Three-Dimensional Explant Platform for Studies on Choroid Plexus Epithelium.

The choroid plexus (CP) plays a major role in controlling entry of substances and immune cells into the brain as it forms the blood-cerebrospinal fluid (CSF) barrier in the brain ventricles. Dysregulated immune cell trafficking through the epithelial cell layer of CP is central for the pathogenesis of infectious diseases in the brain and for a number of neurodegenerative disorders. In vitro studies elucidating the function of the CP has so far been limited to monolayer culture of CP epithelial cells. In order to mimic immune cell migration across the CP barrier, a three-dimensional model would be advantageous.
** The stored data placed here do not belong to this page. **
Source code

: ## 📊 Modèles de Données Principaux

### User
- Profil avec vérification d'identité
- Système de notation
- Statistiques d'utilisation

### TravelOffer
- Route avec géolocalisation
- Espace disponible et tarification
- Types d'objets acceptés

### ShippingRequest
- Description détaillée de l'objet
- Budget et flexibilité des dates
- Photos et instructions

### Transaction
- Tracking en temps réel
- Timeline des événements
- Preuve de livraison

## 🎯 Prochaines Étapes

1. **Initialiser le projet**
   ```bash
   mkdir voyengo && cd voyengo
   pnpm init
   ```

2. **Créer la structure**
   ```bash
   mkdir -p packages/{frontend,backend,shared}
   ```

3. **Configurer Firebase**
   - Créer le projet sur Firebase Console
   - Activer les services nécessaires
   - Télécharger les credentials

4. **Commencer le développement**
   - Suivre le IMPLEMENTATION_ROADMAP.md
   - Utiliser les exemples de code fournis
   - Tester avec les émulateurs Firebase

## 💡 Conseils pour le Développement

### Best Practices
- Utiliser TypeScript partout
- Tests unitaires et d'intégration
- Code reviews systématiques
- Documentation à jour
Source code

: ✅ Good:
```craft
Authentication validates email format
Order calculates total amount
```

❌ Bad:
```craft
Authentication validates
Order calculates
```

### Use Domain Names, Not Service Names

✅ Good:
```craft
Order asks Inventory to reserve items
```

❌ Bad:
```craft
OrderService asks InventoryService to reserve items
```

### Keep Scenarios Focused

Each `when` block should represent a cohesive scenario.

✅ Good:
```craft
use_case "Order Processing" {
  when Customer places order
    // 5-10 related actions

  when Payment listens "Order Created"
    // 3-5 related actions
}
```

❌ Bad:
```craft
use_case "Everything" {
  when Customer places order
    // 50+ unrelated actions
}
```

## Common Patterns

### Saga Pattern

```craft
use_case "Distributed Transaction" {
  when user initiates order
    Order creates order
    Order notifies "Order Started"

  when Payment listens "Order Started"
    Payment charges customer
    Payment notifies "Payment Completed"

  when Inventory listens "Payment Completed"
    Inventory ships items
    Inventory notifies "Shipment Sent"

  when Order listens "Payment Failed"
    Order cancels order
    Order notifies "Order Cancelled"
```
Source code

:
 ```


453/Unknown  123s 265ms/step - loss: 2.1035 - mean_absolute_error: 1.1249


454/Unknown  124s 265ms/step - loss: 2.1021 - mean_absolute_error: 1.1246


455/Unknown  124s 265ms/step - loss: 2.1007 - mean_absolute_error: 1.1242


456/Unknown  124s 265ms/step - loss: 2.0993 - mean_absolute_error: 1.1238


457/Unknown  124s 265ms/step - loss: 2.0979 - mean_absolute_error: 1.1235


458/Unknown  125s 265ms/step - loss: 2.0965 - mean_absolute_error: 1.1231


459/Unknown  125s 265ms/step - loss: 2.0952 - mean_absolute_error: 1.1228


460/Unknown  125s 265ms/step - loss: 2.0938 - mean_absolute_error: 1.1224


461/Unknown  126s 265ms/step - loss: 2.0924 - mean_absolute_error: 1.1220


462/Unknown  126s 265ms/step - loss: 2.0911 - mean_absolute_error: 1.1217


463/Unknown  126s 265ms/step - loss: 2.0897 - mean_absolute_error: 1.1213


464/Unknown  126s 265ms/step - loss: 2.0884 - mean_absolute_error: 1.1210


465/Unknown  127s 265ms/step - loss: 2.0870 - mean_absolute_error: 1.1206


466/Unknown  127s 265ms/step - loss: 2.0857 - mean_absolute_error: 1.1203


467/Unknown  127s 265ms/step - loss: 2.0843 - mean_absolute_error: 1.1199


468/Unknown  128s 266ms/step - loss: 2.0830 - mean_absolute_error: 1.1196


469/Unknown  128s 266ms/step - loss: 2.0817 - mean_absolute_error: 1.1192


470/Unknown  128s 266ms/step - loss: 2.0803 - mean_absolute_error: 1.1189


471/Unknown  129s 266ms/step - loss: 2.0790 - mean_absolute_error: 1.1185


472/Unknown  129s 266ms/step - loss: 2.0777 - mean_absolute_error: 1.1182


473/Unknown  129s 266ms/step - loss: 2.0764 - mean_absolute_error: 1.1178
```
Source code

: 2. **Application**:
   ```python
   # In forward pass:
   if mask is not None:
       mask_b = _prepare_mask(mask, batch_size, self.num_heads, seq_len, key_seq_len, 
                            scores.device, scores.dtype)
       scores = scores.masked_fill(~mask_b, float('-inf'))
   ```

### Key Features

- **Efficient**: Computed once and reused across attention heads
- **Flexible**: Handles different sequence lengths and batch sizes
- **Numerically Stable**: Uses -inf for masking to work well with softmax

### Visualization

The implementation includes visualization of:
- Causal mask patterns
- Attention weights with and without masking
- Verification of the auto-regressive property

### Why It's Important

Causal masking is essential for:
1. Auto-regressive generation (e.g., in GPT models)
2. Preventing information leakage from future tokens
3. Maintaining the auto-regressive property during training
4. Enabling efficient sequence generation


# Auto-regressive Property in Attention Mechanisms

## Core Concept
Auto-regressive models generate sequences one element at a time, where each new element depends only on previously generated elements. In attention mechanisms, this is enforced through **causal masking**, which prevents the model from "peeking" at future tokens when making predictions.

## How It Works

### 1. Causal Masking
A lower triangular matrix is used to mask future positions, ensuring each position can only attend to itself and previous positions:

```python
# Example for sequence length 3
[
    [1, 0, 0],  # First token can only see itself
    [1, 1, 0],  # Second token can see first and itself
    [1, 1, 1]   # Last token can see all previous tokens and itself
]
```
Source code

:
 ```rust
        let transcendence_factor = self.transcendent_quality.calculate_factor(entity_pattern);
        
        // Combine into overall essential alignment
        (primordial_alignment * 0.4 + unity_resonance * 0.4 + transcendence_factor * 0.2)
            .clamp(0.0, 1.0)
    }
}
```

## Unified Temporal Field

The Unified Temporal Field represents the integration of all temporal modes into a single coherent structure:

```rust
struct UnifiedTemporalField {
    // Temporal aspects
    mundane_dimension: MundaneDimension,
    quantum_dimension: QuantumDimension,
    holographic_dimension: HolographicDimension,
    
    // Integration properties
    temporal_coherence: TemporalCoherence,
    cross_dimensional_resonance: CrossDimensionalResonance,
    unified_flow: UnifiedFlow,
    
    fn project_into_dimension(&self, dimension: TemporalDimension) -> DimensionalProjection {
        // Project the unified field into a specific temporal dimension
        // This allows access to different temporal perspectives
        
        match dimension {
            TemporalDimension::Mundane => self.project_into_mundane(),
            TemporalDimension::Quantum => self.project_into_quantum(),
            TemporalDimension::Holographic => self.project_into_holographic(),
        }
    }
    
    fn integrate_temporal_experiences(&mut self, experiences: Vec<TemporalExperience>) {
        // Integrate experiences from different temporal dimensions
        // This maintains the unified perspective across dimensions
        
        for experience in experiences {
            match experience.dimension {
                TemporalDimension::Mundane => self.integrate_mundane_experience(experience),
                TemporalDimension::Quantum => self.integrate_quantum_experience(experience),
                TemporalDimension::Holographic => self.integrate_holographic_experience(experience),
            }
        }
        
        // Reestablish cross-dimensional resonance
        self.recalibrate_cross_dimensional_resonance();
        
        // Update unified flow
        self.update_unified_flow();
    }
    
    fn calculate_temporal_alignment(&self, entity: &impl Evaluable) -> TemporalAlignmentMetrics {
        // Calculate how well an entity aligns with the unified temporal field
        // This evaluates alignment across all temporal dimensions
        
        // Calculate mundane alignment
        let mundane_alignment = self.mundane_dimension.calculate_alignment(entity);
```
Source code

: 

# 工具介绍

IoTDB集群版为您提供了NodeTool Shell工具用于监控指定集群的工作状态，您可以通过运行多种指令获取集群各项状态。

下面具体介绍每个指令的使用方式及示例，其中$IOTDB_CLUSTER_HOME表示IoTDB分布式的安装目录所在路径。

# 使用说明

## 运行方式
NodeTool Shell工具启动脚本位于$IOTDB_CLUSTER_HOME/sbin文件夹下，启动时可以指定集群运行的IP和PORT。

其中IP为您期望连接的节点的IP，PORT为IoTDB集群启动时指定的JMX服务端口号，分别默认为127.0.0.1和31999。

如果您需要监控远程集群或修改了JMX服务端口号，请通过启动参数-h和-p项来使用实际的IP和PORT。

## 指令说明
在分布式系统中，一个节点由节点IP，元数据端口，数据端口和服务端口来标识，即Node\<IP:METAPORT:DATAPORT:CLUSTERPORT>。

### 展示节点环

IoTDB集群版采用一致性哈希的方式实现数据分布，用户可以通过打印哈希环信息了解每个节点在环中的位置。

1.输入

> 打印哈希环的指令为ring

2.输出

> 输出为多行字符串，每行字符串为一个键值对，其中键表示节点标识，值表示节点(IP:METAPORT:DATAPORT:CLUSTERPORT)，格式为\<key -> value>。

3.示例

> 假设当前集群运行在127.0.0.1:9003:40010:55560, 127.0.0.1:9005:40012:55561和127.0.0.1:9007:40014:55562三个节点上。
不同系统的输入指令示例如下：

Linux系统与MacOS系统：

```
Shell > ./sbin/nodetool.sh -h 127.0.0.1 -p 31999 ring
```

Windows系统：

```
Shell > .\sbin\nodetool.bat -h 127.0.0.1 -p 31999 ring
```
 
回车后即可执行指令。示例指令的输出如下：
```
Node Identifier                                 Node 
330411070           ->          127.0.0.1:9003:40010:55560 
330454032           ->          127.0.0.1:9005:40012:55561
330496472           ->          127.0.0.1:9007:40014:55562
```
Here we present an in vitro platform for studies of the immune cell trafficking based on CP organoids. The organoids were generated from fragments of mouse CPs in Matrigel, where the cells formed luminal spaces and could be maintained in culture for at least 8 weeks. We demonstrate expression of the major CP markers in the organoids, including transthyretin and aquaporin 1 as well as ZO1 and ICAM-1, indicating capacity for secretion of CSF and presence of tight junctions. CP organoids displayed CP-like cell polarization and formed intact epithelial cell barrier. We also show that the expression of transthyretin, transferrin, occludin and other genes associated with various functions of CP was maintained in the organoids at similar levels as in native CP. By using dendritic cells and neutrophils, we show that the migration activity of immune cells and their interactions with CP epithelial can be monitored by microscopy. Thereby, the three-dimensional CP organoid model can be used to study the cellular and molecular mechanisms mediating immune cell migration through CP epithelium and other functions of choroid epithelial cells. We propose, this platform can potentially be used in the search for therapeutic targets and intervention strategies to improve control of substances and (immune) cell entry into the central nerve system.